The John Lewis Partnership has abandoned its ambitions to build houses to rent, scrapping a high-profile property diversification strategy as the group returns to its core retail business.
The employee-owned retailer has confirmed that it will withdraw from the rental housing program first championed by its former chairman, Sharon White, who wanted to reduce reliance on retail by generating 40 per cent profit on non-retail businesses by 2030. That target was later withdrawn.
The build-to-rent campaign, launched in partnership with Aberdeen, aims to deliver around 1,000 rental homes across sites in Ealing and Bromley in London and Reading in Berkshire.

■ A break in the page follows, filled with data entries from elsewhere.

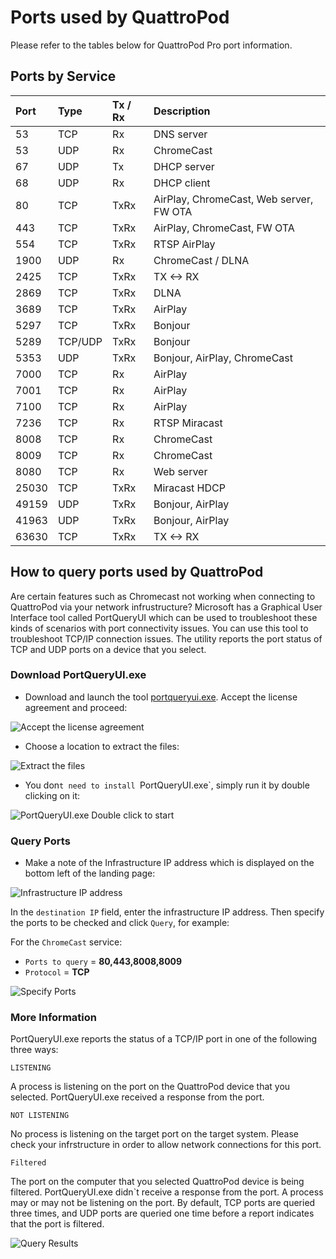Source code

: # Ports used by QuattroPod

Please refer to the tables below for QuattroPod Pro port information.

## Ports by Service

Port | Type | Tx / Rx | Description                
| :---- | :--- | :---- | :---
53 | TCP  | Rx | DNS server    
53 | UDP  | Rx | ChromeCast
67 | UDP  | Tx | DHCP server
68 | UDP  | Rx | DHCP client   
80 | TCP  | TxRx | AirPlay, ChromeCast, Web server, FW OTA
443 | TCP  | TxRx | AirPlay, ChromeCast, FW OTA
554 | TCP  | TxRx | RTSP AirPlay
1900 | UDP  | Rx | ChromeCast / DLNA   
2425 | TCP  | TxRx | TX <-> RX
2869 | TCP  | TxRx | DLNA    
3689 | TCP  | TxRx | AirPlay    
5297 | TCP  | TxRx | Bonjour    
5289 | TCP/UDP  | TxRx | Bonjour
5353 | UDP  | TxRx | Bonjour, AirPlay, ChromeCast 
7000 | TCP  | Rx | AirPlay   
7001 | TCP  | Rx | AirPlay   
7100 | TCP  | Rx | AirPlay  
7236 | TCP  | Rx | RTSP Miracast   
8008 | TCP  | Rx | ChromeCast  
8009 | TCP  | Rx | ChromeCast   
8080 | TCP  | Rx | Web server    
25030 | TCP  | TxRx | Miracast HDCP
49159 | UDP  | TxRx | Bonjour, AirPlay
41963 | UDP  | TxRx | Bonjour, AirPlay
63630 | TCP  | TxRx | TX <-> RX  

## How to query ports used by QuattroPod

Are certain features such as Chromecast not working when connecting to QuattroPod via your network infrustructure? Microsoft has a Graphical User Interface tool called PortQueryUI which can be used to troubleshoot these kinds of scenarios with port connectivity issues. You can use this tool to troubleshoot TCP/IP connection issues. The utility reports the port status of TCP and UDP ports on a device that you select.

### Download PortQueryUI.exe

* Download and launch the tool [portqueryui.exe](https://download.microsoft.com/download/3/f/4/3f4c6a54-65f0-4164-bdec-a3411ba24d3a/portqryui.exe). Accept the license agreement and proceed:

![Accept the license agreement](/assets/img/PortQueryUI-License-Agreement.png)

* Choose a location to extract the files:

![Extract the files](/assets/img/PortQryUI_extract.png)
 
* You don`t need to install `PortQueryUI.exe`, simply run it by double clicking on it:

![PortQueryUI.exe Double click to start](/assets/img/portqueryui.exe.png)

### Query Ports

* Make a note of the Infrastructure IP address which is displayed on the bottom left of the landing page:

![Infrastructure IP address](/assets/img/QuattroPod_IP.png)

In the `destination IP` field, enter the infrastructure IP address. Then specify the ports to be checked and click `Query`, for example:

For the `ChromeCast` service:

* `Ports to query` = **80,443,8008,8009**
* `Protocol` = **TCP**

![Specify Ports](/assets/img/TCP.png)

### More Information

PortQueryUI.exe reports the status of a TCP/IP port in one of the following three ways:

`LISTENING`

A process is listening on the port on the QuattroPod device that you selected. PortQueryUI.exe received a response from the port.

`NOT LISTENING`

No process is listening on the target port on the target system. Please check your infrstructure in order to allow network connections for this port.

`Filtered`

The port on the computer that you selected QuattroPod device is being filtered. PortQueryUI.exe didn`t receive a response from the port. A process may or may not be listening on the port. By default, TCP ports are queried three times, and UDP ports are queried one time before a report indicates that the port is filtered.


![Query Results](/assets/img/TCP.results.png)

Aberdeen has committed to raising £500m from institutional investors to fund these developments.
However, John Lewis said the funds were never made available due to fluctuating macroeconomic conditions.
“Our desire for a rental property was based on a very different financial situation: with stable investment returns, low borrowing costs and affordable construction costs,” the spokesperson said. “The current climate, high interest rates, inflationary pressures and a very cautious property market, means that the model no longer meets our investment criteria.”
The decision marks a significant restructuring under Jason Tarry (pictured), a former Tesco executive who became chairman in 2024. Tarry wants to return the partnership’s focus to store operations after several years of financial problems and the withdrawal of employee bonuses.
The group is now pursuing an £800m investment plan aimed at reviving department stores, as well as a £1bn investment in its 320-store Waitrose portfolio. Recent efforts include a high-profile partnership to bring Topshop deals to John Lewis stores as it tries to win over younger customers.
The build-to-let strategy was originally pitched as a way to unlock value from Waitrose’s surplus space and car parks while creating a stable, long-term income stream that is not exposed to retail volatility.
However, these proposals were controversial from the start. Local communities and planning authorities have raised concerns about building height, density and the amount of affordable housing. Although a few projects eventually received planning approval, in some cases after complaints and intervention by government inspectors, the projects required significant early investment.
Although John Lewis has not revealed how much money has been spent so far, it is understood that several million pounds were invested in design, planning and legal costs before the scheme was put on hold.
The withdrawal underscores the pressure facing traders who are diversifying into assets during a period of low interest rates. High borrowing costs have eroded returns on residential development, while construction inflation has increased project risk.
For John Lewis, the move marks a return to basics after what some critics inside and outside the partnership saw as a disruption to its core business.
As the cost of living crisis suppresses consumer spending and competition grows across fashion and grocery, the partnership is betting that a renewed focus on retail, rather than the whims of the landlord, offers a clear way to restore profitability and rebuild confidence among its owner-occupiers.